Disdik-Tanggapi-Keluhan-Pungutan-Perpisahan-Rp700-Ribu-di-SMPN-4-Pekanbaru.jpg
Plt Kepala Dinas Pendidikan Kota Pekanbaru, Abdul Jamal (Herianto Wibowo/Riau Online)

RIAU ONLINE, PEKANBARU — Pemerintah Kota (Pemko) Pekanbaru memperpanjang pelaksanaan Pembelajaran Jarak Jauh (PJJ) atau sistem daring bagi seluruh sekolah tingkat PAUD/TK, SD, dan SMP. Kebijakan ini diambil menyusul kondisi kualitas udara di Kota Pekanbaru yang masih terdampak kabut asap.

Perpanjangan PJJ dilakukan setelah Pemko mempertimbangkan kondisi kualitas udara yang sempat berada pada kategori tidak sehat. Pembelajaran dari rumah akan diberlakukan selama tiga hari ke depan sembari pemerintah terus memantau perkembangan kualitas udara.
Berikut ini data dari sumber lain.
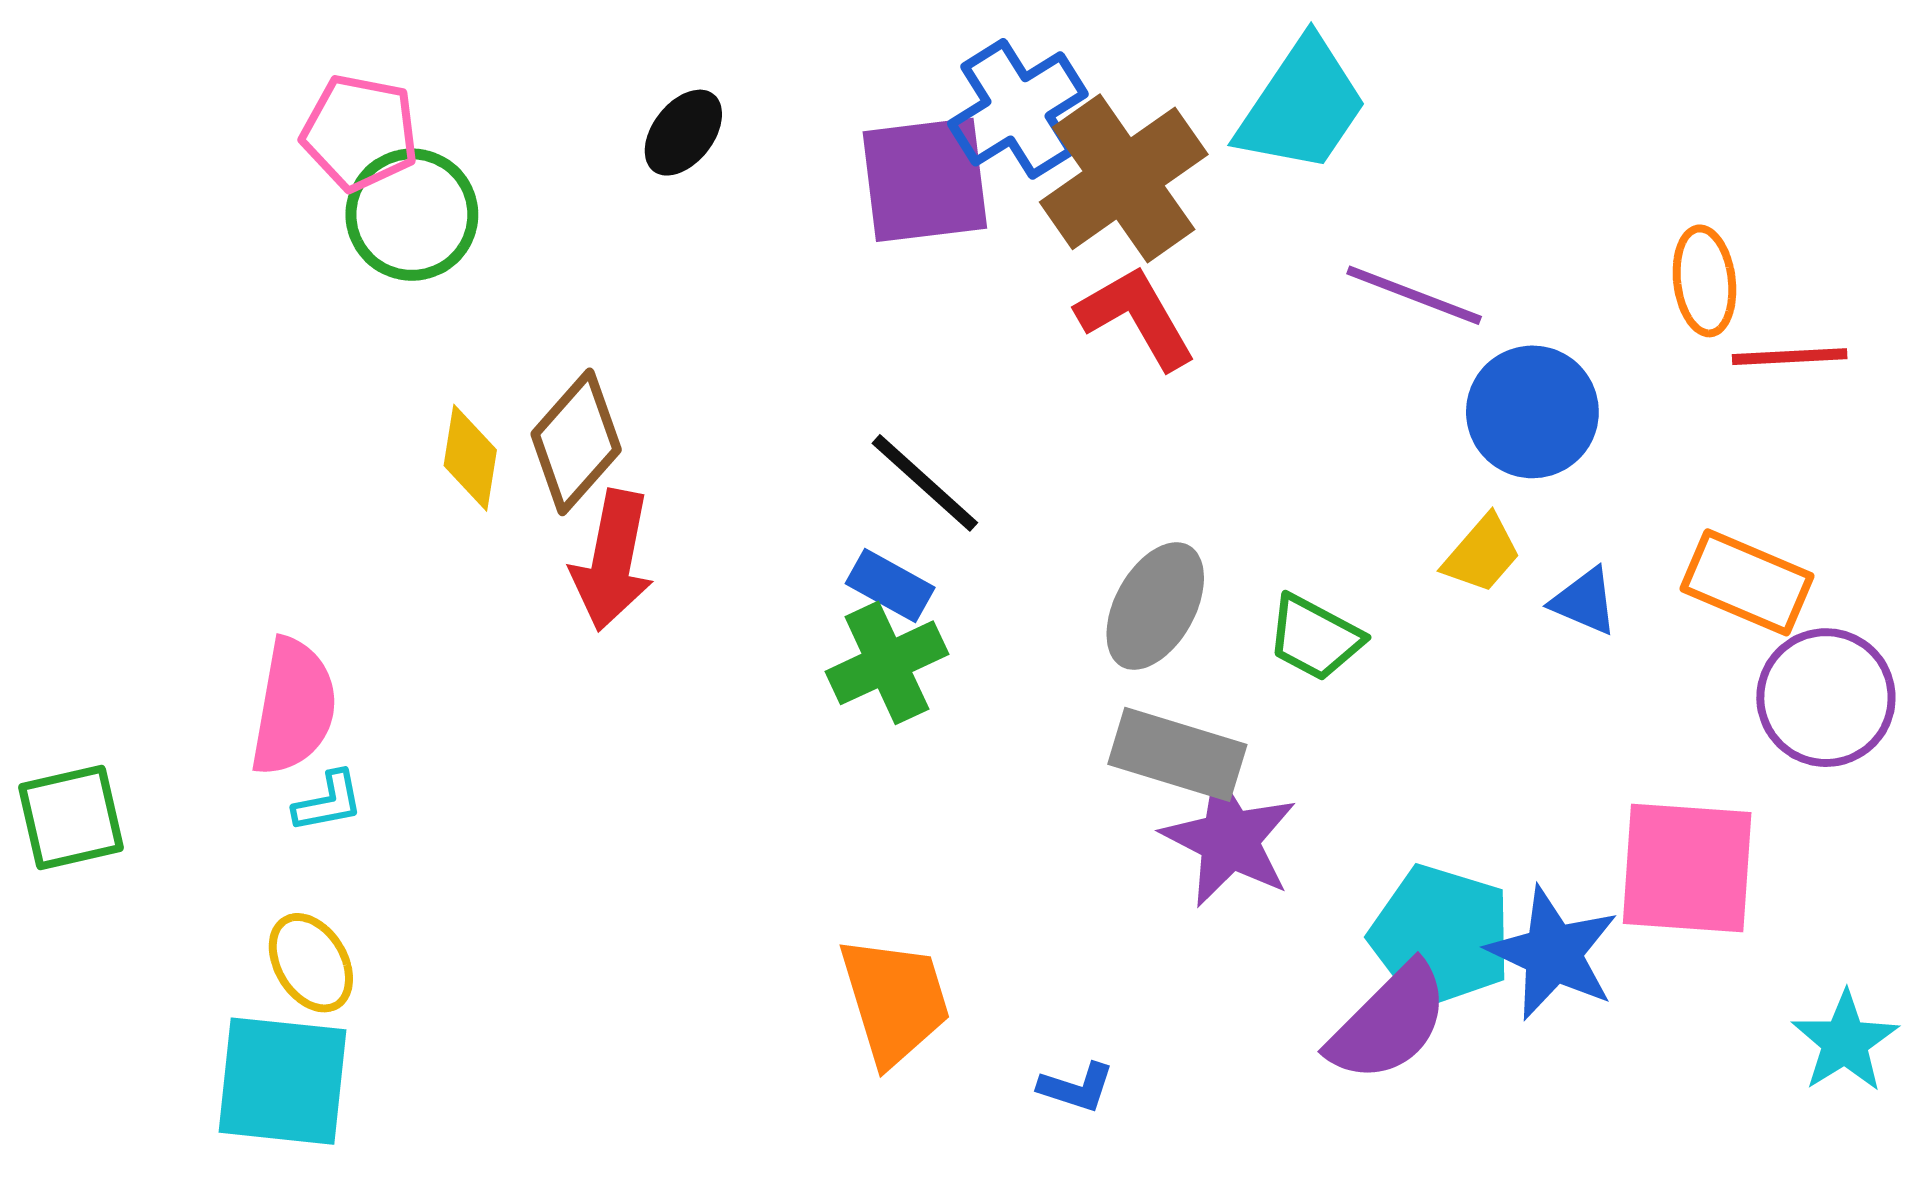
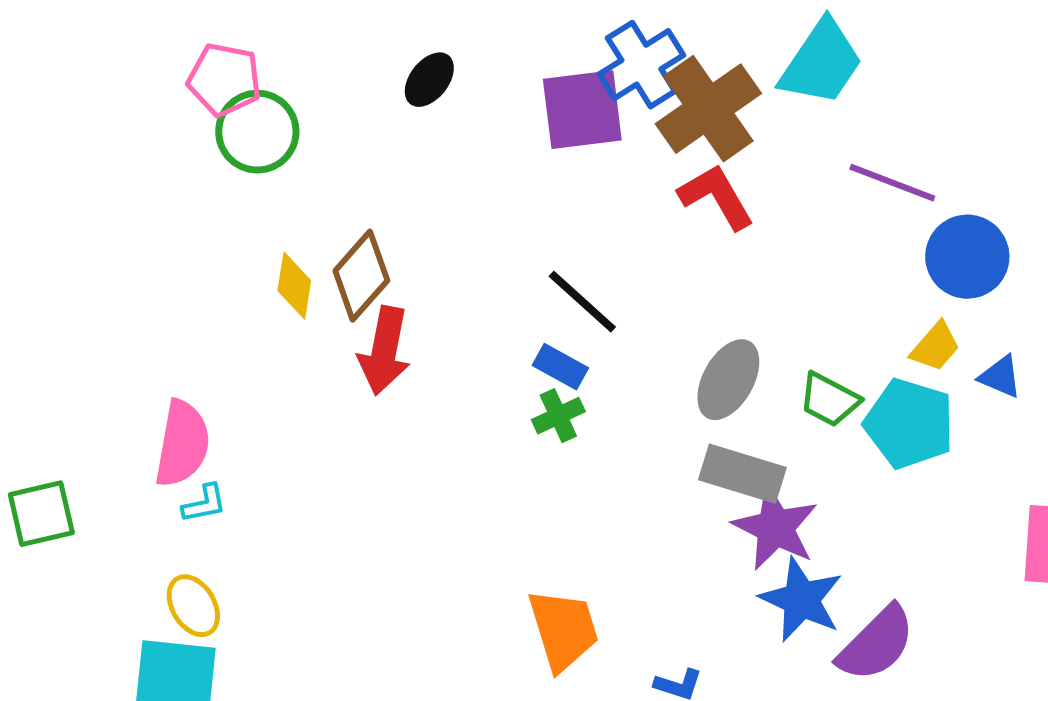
green cross: (887, 663) -> (558, 416), size x0.7
cyan pentagon: (1441, 936) -> (909, 424), moved
blue star: (1553, 953) -> (801, 600), moved

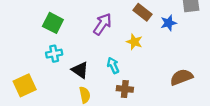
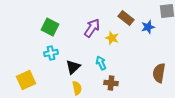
yellow star: (134, 42) -> (112, 38), moved
black triangle: (80, 70) -> (73, 67), turned 42
brown semicircle: (181, 77) -> (159, 73), turned -60

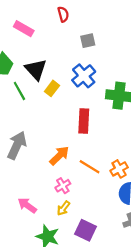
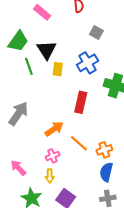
gray square: (88, 41) -> (96, 33), turned 32
yellow rectangle: (52, 88) -> (58, 69), turned -40
yellow arrow: (63, 208) -> (50, 176), turned -48

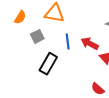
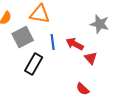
gray square: (37, 36) -> (23, 37), size x1.5

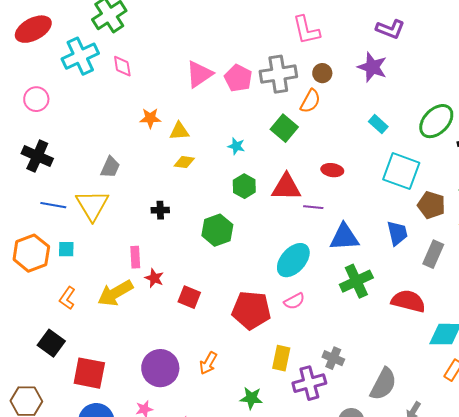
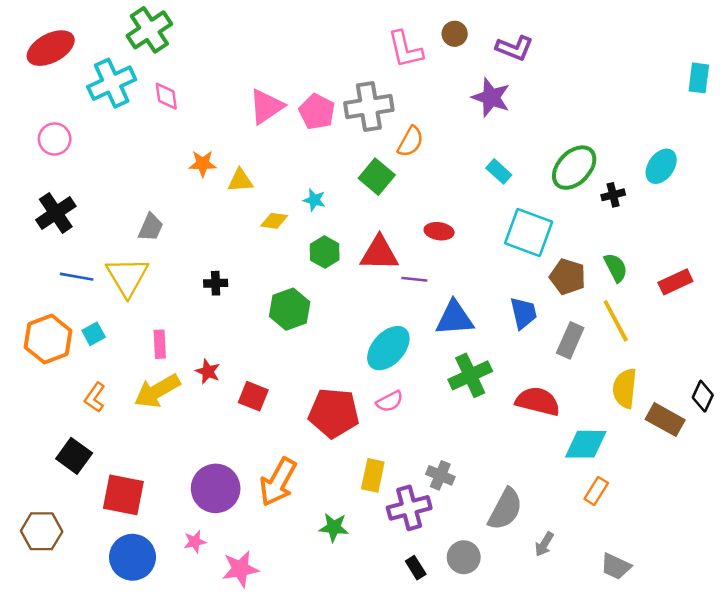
brown circle: (322, 73) -> (455, 34), moved
black cross: (37, 156) -> (56, 213), turned 32
yellow diamond: (184, 162) -> (274, 221), moved
cyan square: (66, 249) -> (94, 334), turned -30
pink rectangle: (135, 257) -> (160, 344), moved
orange arrow: (208, 363) -> (278, 482), size x1.6

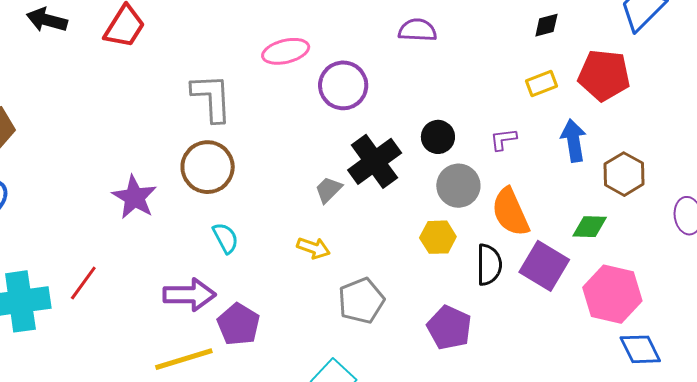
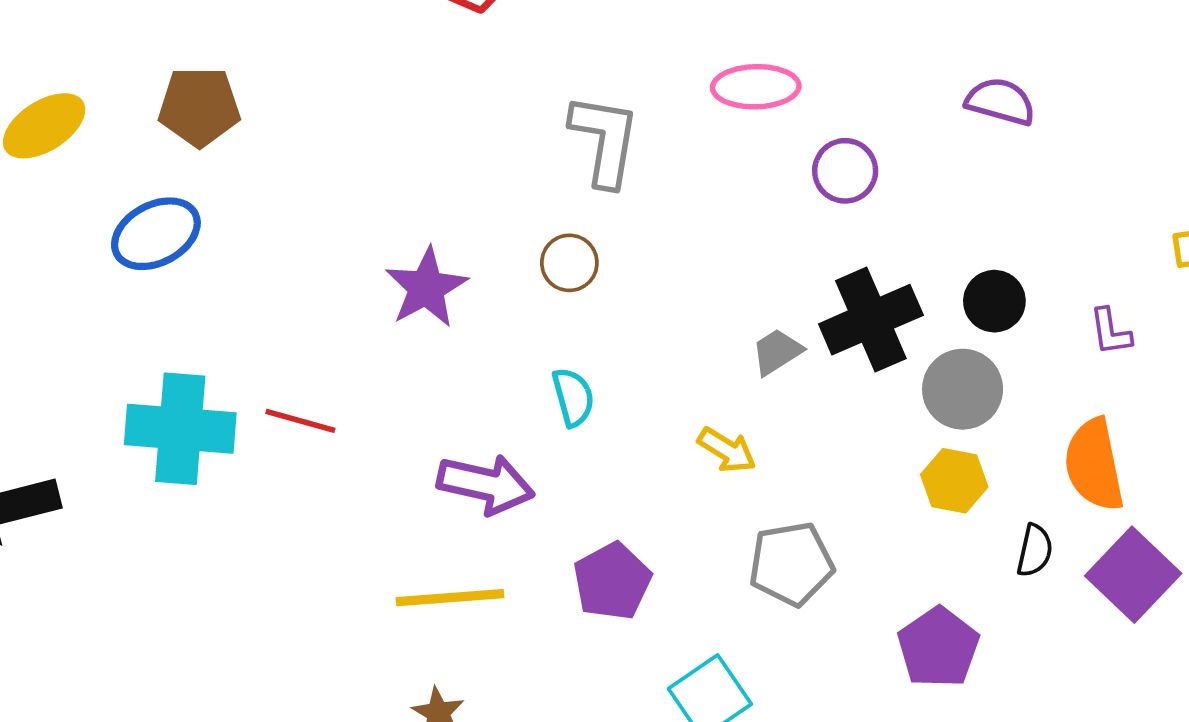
purple circle: (343, 85) -> (845, 171), size x0.7
purple L-shape: (503, 139) -> (1111, 332), turned -104
brown circle: (208, 167) -> (569, 263), size x0.6
gray circle: (458, 186) -> (963, 389), moved
black semicircle: (489, 265) -> (1035, 550), size x0.7
red line: (83, 283) -> (300, 421), turned 57
purple pentagon: (239, 324) -> (612, 581), moved

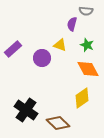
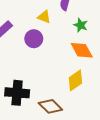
yellow triangle: (60, 45) -> (44, 17), moved
black cross: (26, 110) -> (17, 93), turned -30

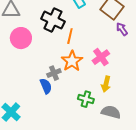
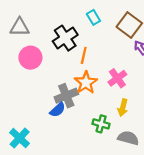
black cross: (53, 20) -> (65, 38), turned 30
gray cross: (54, 73) -> (66, 96), size x1.5
blue semicircle: (46, 86) -> (58, 110), turned 70

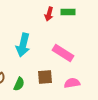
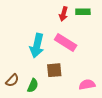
pink rectangle: (63, 53) -> (66, 43), moved
brown square: (45, 77) -> (54, 70), moved

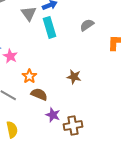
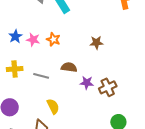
orange star: (29, 76) -> (53, 39), moved

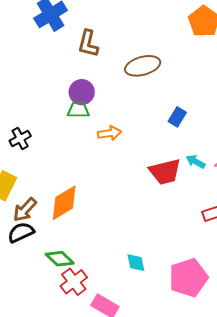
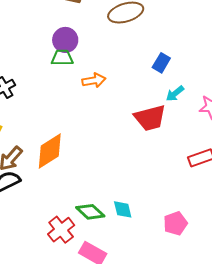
cyan arrow: (196, 162) -> (175, 94), moved, turned -66
green diamond: (60, 259) -> (90, 212), moved
pink pentagon: (188, 278) -> (175, 223), size x0.6

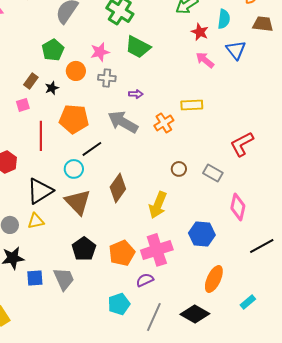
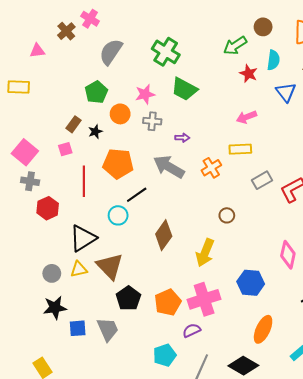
pink arrow: (205, 60) -> (246, 117), moved, turned -60
gray rectangle: (213, 173) -> (262, 180), moved, turned -60
brown triangle: (78, 202) -> (110, 266), moved

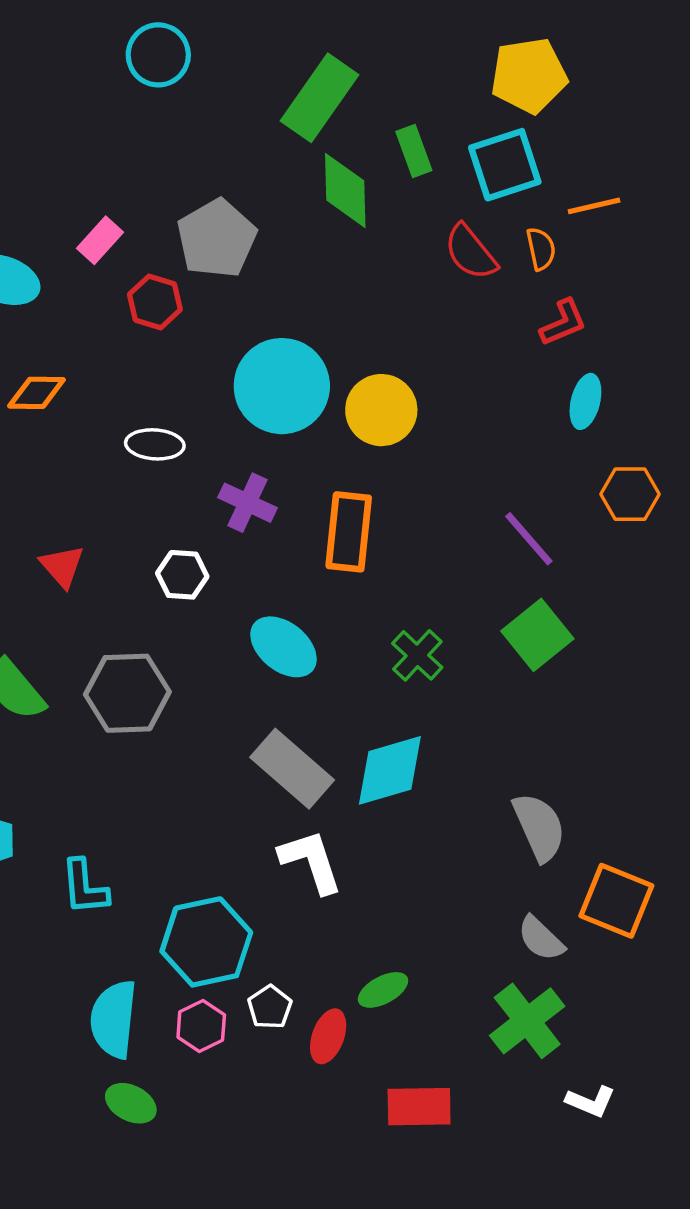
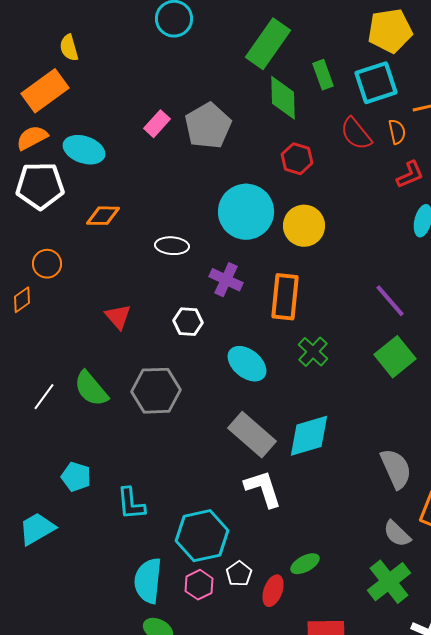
pink rectangle: (100, 240) -> (157, 124), moved
red hexagon: (155, 302) -> (297, 159), moved
green cross: (417, 655) -> (313, 352), moved

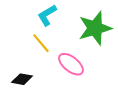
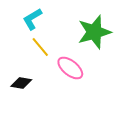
cyan L-shape: (47, 15) -> (32, 19), moved

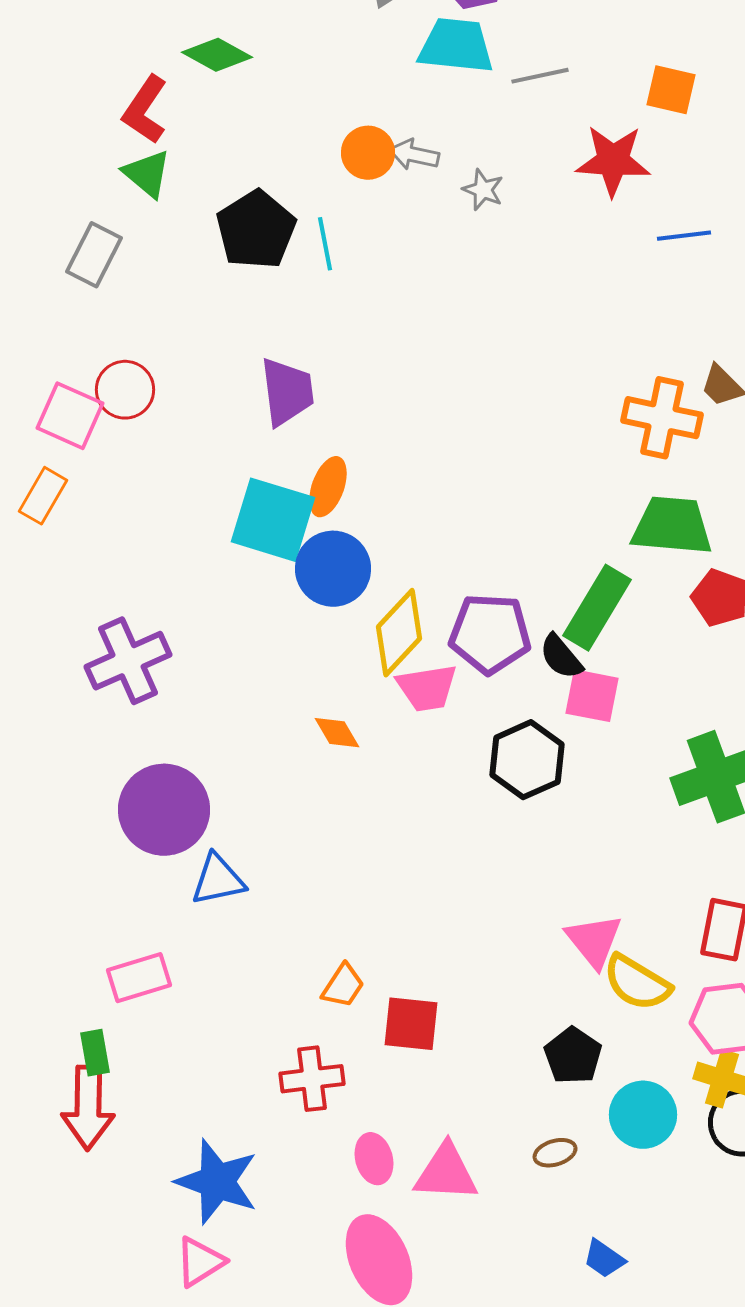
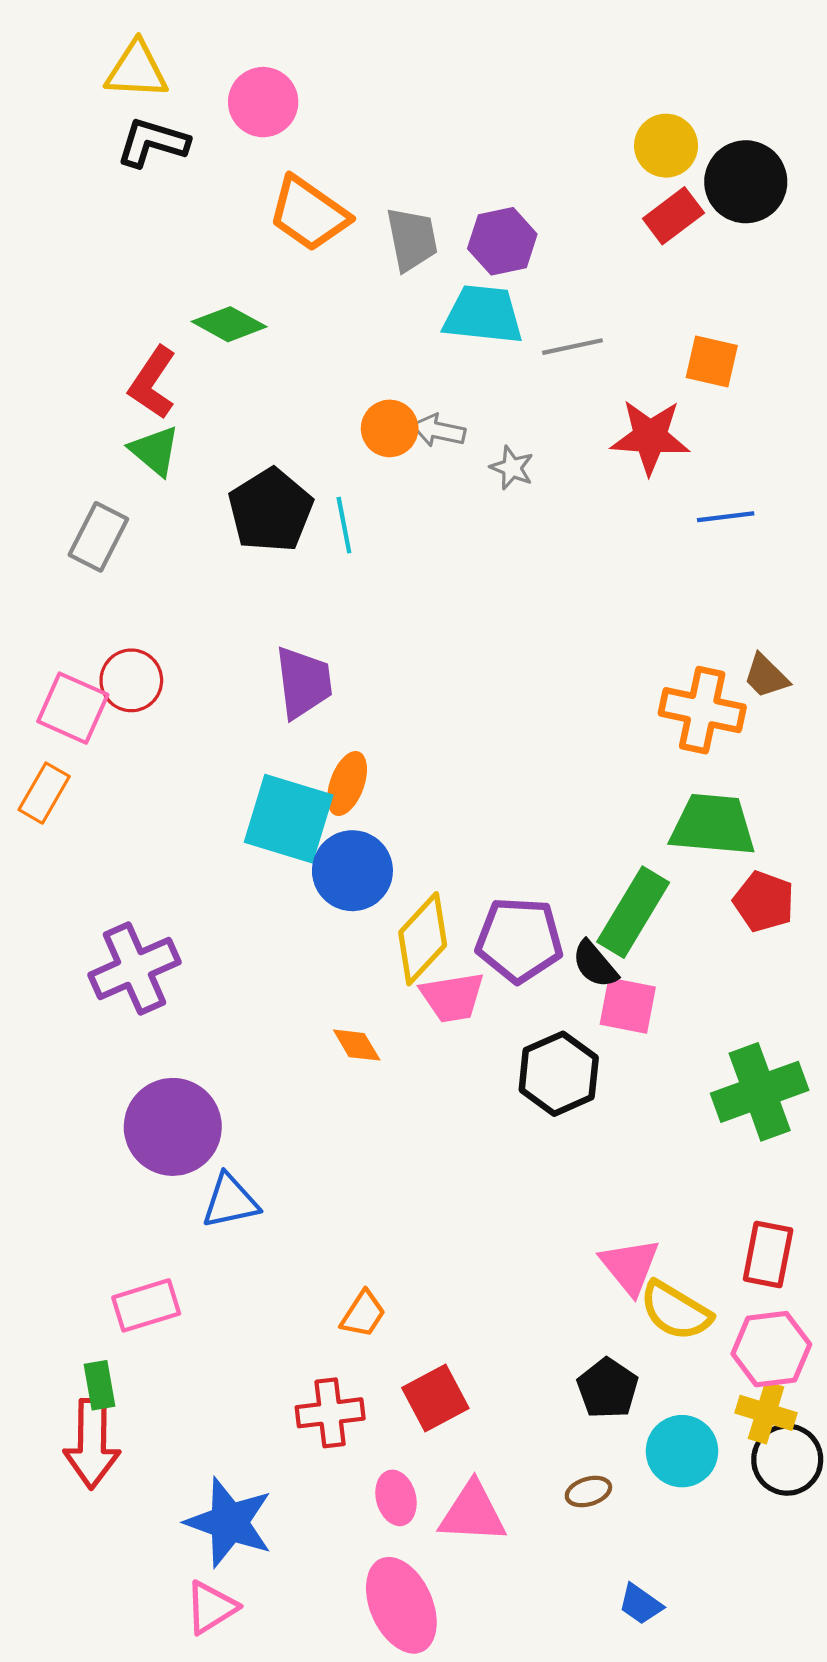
red square: (411, 1024) -> (435, 1398), moved, turned -34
"Setelah mempertimbangkan hal tersebut maka diputuskan untuk memperpanjang pembelajaran jarak jauh atau daring," kata Plt Kepala Dinas Pendidikan Kota Pekanbaru, Abdul Jamal, Selasa 25 Agustus 2026.

Menurut Jamal, keputusan tersebut merupakan langkah antisipasi untuk menjaga kesehatan dan keselamatan peserta didik. Selama PJJ berlangsung, aktivitas belajar tetap berjalan dengan sistem yang disesuaikan dengan kondisi masing-masing sekolah dan siswa.



Ia mengimbau seluruh sekolah memaksimalkan pemberian tugas maupun latihan kepada peserta didik agar proses pembelajaran tetap berlangsung selama siswa belajar dari rumah.

"Kami mengimbau pihak sekolah untuk memaksimalkan pemberian tugas atau latihan murid di rumah," ujarnya.

Selain perubahan sistem pembelajaran, kebijakan PJJ juga berdampak pada penyaluran program Makan Bergizi Gratis (MBG). Selama siswa mengikuti pembelajaran dari rumah, distribusi MBG untuk peserta didik ditiadakan sementara.

Jamal juga meminta peran aktif orang tua selama anak-anak mengikuti pembelajaran daring. Pengawasan diperlukan agar siswa tetap mengikuti kegiatan belajar dan mengerjakan tugas yang diberikan sekolah.

"Kami mengimbau orang tua juga dapat mengawasi anak-anaknya selama pembelajaran daring berlangsung. Kami akan terus memantau perkembangan kondisi ke depannya," tutup Jamal.